EXERCISE AIM: Format the lines of the data as a numbered list with blank lines omitted, beginning at the line that contains "common name: Scarlet hedgehog cactus" and ending after the line that contains "scientific name: Acacia longifolia".

DATA LINES:
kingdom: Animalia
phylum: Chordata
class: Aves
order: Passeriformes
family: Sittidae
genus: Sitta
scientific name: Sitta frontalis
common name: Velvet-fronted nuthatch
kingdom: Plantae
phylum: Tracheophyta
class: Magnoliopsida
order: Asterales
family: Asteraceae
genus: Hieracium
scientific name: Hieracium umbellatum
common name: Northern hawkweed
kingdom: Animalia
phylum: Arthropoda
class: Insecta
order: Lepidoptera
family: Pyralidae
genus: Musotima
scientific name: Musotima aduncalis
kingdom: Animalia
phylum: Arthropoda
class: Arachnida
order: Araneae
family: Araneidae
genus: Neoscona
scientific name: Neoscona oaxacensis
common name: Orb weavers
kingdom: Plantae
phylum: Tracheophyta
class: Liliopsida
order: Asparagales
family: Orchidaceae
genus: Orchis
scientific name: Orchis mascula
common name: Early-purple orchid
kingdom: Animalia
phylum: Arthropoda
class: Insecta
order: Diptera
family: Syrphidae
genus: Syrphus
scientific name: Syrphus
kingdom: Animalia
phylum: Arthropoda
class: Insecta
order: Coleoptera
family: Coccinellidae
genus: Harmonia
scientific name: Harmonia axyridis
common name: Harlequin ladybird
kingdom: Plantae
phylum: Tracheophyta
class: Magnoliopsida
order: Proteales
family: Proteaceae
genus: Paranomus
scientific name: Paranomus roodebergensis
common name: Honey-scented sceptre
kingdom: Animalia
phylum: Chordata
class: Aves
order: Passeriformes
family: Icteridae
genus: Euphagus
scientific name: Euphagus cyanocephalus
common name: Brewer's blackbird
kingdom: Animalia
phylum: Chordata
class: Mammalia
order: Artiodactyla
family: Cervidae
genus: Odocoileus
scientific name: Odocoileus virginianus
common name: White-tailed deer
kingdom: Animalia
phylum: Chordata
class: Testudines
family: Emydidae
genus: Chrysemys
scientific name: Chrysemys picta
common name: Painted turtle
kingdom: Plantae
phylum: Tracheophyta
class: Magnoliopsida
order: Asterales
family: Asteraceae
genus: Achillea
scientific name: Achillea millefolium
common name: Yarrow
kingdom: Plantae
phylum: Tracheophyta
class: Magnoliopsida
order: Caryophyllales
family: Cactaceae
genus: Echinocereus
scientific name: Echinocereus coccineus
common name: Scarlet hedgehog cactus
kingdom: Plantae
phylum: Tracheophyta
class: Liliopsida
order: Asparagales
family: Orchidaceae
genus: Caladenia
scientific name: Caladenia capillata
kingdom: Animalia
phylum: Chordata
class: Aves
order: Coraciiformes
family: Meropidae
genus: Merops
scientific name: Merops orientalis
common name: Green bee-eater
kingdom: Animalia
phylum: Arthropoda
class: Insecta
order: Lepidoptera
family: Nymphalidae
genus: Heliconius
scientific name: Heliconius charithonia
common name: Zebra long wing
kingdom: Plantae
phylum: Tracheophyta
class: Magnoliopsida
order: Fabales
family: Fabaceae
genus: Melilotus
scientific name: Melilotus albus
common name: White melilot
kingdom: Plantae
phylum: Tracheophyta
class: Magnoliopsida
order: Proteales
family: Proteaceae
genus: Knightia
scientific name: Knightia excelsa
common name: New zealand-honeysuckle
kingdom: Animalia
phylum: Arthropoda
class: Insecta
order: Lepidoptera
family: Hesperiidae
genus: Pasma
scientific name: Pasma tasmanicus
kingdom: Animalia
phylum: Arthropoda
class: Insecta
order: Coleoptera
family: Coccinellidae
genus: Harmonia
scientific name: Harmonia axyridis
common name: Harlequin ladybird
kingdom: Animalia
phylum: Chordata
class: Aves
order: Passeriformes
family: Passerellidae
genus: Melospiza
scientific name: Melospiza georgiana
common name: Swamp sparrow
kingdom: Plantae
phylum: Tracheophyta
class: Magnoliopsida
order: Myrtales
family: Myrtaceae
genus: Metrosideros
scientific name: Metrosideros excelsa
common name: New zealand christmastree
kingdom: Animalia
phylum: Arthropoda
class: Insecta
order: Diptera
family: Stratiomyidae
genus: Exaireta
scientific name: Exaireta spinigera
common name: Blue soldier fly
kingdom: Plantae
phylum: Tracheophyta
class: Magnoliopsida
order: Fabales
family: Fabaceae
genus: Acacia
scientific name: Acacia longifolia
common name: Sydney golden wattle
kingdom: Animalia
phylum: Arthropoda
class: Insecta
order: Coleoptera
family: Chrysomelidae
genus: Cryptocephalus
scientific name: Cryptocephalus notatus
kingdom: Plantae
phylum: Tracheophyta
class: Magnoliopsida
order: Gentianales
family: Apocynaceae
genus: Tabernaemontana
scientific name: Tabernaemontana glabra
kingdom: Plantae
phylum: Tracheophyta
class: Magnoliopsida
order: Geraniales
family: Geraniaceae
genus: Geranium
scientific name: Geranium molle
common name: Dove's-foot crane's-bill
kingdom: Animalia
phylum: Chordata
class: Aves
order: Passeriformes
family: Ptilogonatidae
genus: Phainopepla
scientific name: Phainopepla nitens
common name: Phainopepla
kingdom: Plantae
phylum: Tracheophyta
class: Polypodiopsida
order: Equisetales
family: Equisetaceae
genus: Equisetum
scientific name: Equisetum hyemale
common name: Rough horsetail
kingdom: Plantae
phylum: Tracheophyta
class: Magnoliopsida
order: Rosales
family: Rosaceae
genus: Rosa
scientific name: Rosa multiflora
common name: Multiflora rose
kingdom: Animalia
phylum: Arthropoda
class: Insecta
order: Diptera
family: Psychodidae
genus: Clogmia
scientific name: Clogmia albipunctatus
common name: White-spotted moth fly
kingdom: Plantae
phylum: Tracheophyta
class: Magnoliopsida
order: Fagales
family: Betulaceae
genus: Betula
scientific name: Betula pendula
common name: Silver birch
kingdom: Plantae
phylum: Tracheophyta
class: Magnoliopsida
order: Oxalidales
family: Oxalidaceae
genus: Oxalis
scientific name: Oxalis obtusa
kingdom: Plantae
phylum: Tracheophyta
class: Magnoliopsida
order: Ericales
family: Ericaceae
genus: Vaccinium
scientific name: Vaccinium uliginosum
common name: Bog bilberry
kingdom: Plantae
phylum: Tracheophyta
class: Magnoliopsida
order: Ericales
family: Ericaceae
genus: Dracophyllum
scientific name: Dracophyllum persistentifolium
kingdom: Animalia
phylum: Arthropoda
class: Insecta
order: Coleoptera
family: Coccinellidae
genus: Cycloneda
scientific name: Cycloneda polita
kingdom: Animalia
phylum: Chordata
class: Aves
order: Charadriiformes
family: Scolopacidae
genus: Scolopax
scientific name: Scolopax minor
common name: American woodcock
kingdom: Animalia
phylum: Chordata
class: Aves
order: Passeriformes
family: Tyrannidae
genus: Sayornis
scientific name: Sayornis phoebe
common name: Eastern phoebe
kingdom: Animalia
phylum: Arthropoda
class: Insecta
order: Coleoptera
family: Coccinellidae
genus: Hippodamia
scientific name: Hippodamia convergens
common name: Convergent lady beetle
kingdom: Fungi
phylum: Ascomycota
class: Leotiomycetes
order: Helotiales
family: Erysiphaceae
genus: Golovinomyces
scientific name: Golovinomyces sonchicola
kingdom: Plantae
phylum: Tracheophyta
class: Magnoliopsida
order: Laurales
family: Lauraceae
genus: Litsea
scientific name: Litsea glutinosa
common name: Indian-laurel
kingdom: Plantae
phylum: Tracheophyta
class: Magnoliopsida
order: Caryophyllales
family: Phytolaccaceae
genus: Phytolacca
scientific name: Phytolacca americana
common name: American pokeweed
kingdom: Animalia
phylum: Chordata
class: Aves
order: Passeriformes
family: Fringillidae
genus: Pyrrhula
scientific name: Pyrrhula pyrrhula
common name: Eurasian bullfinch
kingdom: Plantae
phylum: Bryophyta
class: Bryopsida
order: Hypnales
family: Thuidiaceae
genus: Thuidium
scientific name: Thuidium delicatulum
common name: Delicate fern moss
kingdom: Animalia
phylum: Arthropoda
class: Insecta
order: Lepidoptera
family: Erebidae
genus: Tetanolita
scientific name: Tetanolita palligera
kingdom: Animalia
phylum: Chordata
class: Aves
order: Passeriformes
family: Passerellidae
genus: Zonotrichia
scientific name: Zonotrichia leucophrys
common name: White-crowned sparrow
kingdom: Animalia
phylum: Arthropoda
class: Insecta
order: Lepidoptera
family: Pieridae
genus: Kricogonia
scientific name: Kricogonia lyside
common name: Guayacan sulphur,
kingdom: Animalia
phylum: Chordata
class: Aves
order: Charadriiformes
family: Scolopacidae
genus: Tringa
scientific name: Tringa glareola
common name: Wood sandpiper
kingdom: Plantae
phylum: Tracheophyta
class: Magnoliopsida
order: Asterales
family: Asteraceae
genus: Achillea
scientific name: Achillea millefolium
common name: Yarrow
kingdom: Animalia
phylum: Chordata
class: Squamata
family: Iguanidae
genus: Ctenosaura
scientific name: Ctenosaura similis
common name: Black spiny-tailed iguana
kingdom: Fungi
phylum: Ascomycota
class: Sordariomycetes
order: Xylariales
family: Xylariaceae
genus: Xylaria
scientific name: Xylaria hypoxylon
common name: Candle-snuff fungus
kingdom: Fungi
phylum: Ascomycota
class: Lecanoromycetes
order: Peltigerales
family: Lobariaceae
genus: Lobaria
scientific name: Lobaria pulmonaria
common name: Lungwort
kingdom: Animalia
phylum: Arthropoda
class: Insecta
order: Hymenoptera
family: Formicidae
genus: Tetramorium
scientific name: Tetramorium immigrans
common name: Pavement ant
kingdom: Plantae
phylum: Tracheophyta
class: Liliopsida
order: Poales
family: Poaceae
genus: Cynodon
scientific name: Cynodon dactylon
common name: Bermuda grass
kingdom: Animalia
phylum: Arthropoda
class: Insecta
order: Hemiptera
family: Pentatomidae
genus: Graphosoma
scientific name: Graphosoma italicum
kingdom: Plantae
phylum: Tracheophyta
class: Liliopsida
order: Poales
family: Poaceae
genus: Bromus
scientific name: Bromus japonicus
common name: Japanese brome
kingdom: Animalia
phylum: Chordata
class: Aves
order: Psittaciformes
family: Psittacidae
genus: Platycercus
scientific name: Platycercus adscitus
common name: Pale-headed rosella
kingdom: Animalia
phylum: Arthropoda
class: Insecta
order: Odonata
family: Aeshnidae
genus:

EXERCISE SOLUTION:
1. common name: Scarlet hedgehog cactus
2. kingdom: Plantae
3. phylum: Tracheophyta
4. class: Liliopsida
5. order: Asparagales
6. family: Orchidaceae
7. genus: Caladenia
8. scientific name: Caladenia capillata
9. kingdom: Animalia
10. phylum: Chordata
11. class: Aves
12. order: Coraciiformes
13. family: Meropidae
14. genus: Merops
15. scientific name: Merops orientalis
16. common name: Green bee-eater
17. kingdom: Animalia
18. phylum: Arthropoda
19. class: Insecta
20. order: Lepidoptera
21. family: Nymphalidae
22. genus: Heliconius
23. scientific name: Heliconius charithonia
24. common name: Zebra long wing
25. kingdom: Plantae
26. phylum: Tracheophyta
27. class: Magnoliopsida
28. order: Fabales
29. family: Fabaceae
30. genus: Melilotus
31. scientific name: Melilotus albus
32. common name: White melilot
33. kingdom: Plantae
34. phylum: Tracheophyta
35. class: Magnoliopsida
36. order: Proteales
37. family: Proteaceae
38. genus: Knightia
39. scientific name: Knightia excelsa
40. common name: New zealand-honeysuckle
41. kingdom: Animalia
42. phylum: Arthropoda
43. class: Insecta
44. order: Lepidoptera
45. family: Hesperiidae
46. genus: Pasma
47. scientific name: Pasma tasmanicus
48. kingdom: Animalia
49. phylum: Arthropoda
50. class: Insecta
51. order: Coleoptera
52. family: Coccinellidae
53. genus: Harmonia
54. scientific name: Harmonia axyridis
55. common name: Harlequin ladybird
56. kingdom: Animalia
57. phylum: Chordata
58. class: Aves
59. order: Passeriformes
60. family: Passerellidae
61. genus: Melospiza
62. scientific name: Melospiza georgiana
63. common name: Swamp sparrow
64. kingdom: Plantae
65. phylum: Tracheophyta
66. class: Magnoliopsida
67. order: Myrtales
68. family: Myrtaceae
69. genus: Metrosideros
70. scientific name: Metrosideros excelsa
71. common name: New zealand christmastree
72. kingdom: Animalia
73. phylum: Arthropoda
74. class: Insecta
75. order: Diptera
76. family: Stratiomyidae
77. genus: Exaireta
78. scientific name: Exaireta spinigera
79. common name: Blue soldier fly
80. kingdom: Plantae
81. phylum: Tracheophyta
82. class: Magnoliopsida
83. order: Fabales
84. family: Fabaceae
85. genus: Acacia
86. scientific name: Acacia longifolia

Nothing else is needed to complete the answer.